Page-level text extractions:
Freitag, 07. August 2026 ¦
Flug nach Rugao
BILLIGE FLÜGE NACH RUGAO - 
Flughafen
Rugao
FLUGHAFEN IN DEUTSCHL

_EXERCISE DETAILS:_ Reproduce each record above exactly, keeping every word as it stands.

_THE COMPLETED TASK:_
Freitag, 07. August 2026 ¦
Flug nach Rugao
BILLIGE FLÜGE NACH RUGAO - 
Flughafen
Rugao
FLUGHAFEN IN DEUTSCHL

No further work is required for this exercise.